The second element was a finely honed competence. Rudd has always impressed by his knowledge of foreign affairs. It’s the edge he once used to raise the prospect of competence in other areas of public management.
The third was a sense of regret and apology from a man who struggled with the big issues but, hey folks, I’m only human. Or as Rudd put it last night: “Guess what? Political leaders are not perfect.’’ And wrapping it all together was the zinger line: “I may in the future be a less trusting soul.’‘
Kevin Rudd has neither forgiven others nor foregone what he believes are his rightful ambitions at the top of Australian politics.
While conceding that he made a mistake by deferring action on an Emissions Trading Scheme - “The judgment I made then was wrong. You make mistakes in public life. That was a big one. I made it.”

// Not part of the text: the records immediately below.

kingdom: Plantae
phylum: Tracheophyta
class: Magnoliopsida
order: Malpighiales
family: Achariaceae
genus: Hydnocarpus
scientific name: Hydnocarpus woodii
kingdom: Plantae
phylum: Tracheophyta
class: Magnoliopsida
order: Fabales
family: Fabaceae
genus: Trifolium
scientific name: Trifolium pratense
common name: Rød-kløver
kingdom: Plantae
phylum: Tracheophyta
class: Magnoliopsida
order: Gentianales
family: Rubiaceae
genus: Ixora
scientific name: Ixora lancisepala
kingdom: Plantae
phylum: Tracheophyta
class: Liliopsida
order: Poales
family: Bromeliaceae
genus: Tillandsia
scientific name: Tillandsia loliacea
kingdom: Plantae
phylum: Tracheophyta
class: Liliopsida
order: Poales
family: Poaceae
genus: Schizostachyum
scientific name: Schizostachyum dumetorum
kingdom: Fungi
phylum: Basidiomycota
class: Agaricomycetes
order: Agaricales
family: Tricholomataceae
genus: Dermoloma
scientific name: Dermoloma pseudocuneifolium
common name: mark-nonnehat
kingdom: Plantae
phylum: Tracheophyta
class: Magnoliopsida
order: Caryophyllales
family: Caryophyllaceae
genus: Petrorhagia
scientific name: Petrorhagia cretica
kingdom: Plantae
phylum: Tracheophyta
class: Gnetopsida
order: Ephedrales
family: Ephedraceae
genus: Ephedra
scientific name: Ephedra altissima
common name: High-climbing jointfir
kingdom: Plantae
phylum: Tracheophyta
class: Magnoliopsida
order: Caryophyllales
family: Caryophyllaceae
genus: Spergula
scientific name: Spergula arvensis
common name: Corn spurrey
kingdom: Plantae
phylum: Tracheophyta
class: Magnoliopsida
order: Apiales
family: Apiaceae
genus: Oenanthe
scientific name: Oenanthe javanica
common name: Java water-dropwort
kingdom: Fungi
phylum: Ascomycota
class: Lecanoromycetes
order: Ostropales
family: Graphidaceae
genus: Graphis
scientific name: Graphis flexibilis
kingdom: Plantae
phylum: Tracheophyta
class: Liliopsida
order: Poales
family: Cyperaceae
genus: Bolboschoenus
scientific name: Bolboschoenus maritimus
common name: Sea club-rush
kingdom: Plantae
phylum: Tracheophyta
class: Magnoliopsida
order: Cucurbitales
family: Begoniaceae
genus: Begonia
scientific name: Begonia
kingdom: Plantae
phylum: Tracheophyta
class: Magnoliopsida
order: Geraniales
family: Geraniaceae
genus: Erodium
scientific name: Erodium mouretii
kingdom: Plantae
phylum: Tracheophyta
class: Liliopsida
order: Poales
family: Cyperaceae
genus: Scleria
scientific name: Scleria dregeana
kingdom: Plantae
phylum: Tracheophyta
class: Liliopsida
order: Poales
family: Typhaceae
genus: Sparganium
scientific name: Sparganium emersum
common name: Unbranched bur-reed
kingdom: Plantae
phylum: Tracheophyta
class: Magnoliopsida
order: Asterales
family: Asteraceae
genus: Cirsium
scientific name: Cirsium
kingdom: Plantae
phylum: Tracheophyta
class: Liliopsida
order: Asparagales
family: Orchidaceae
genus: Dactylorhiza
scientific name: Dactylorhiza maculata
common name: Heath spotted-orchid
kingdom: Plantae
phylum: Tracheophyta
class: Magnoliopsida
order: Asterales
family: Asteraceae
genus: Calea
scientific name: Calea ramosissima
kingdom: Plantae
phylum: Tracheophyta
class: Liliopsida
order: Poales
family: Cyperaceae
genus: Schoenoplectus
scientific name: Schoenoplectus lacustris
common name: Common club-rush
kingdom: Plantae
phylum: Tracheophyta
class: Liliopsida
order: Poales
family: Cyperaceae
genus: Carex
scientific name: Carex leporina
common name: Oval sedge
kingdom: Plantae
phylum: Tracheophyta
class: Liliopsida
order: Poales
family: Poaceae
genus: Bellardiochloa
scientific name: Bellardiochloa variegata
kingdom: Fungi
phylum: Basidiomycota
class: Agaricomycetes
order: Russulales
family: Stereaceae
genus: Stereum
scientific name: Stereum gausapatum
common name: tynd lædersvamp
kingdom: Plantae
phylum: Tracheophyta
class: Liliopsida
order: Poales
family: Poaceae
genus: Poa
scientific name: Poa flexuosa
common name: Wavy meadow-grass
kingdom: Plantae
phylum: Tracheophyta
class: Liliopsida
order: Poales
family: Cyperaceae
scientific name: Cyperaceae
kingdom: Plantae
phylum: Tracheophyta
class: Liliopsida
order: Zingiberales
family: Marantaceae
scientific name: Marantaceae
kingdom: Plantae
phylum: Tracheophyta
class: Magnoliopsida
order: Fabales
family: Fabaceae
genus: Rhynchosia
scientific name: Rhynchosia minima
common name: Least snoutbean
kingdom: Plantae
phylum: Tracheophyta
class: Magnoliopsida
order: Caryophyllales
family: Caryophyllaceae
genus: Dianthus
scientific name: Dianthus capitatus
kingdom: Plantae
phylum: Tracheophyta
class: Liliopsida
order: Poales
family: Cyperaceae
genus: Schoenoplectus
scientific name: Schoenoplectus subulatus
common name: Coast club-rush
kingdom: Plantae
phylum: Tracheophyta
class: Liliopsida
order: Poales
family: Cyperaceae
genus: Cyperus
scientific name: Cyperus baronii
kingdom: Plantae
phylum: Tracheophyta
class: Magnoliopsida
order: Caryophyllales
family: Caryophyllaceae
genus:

Rudd also revealed or confirmed that he had in fact resisted a hardline bid in cabinet to junk the climate change response completely—“You had some folk who wanted to get rid of it altogether, that is kill the ETS as a future proposition for the country. I couldn’t abide that.’‘
So get the picture? The Visigoths of cabinet wanted to rape and pillage the ETS and if it were not for Kevin they would have had their way. But he was able to send the carbon plan off to the safety of the future before it was completely ravaged.
Rudd’s acknowledgement of flawed decision making was actually an indictment of those who sat with him in cabinet. His concession took some of the pressure off Julia Gillard, but also left hanging the possibility she rode with the Visigoths.
Kevin Rudd, never a comfortable creature of the Labor culture, also saved up a backhander for the party figures, most largely unknown to the public, who decided he had to go as PM.
It was presented as an overall outlook on Labor post the NSW election, but we know who he meant.
“And the organisation is one where still we have factional leaders who intimidate a lot of the rest of the party from getting on with the business of being an effective political force in the country,’’ he said.
“When the Labor Party’s at its best, it’s putting the nation first and the party last. The Labor Party at its best is putting its members first as opposed to factional thugsters first.”
On television last night, Kevin Rudd’s candour and self criticism seem to flop around as innocently as his famous fringe of hair. But Labor figures know that’s not quite the case.
Rudd had chosen the timing and the setting to again stick an elbow into those who undercut him last June, and make clear he wasn’t going away.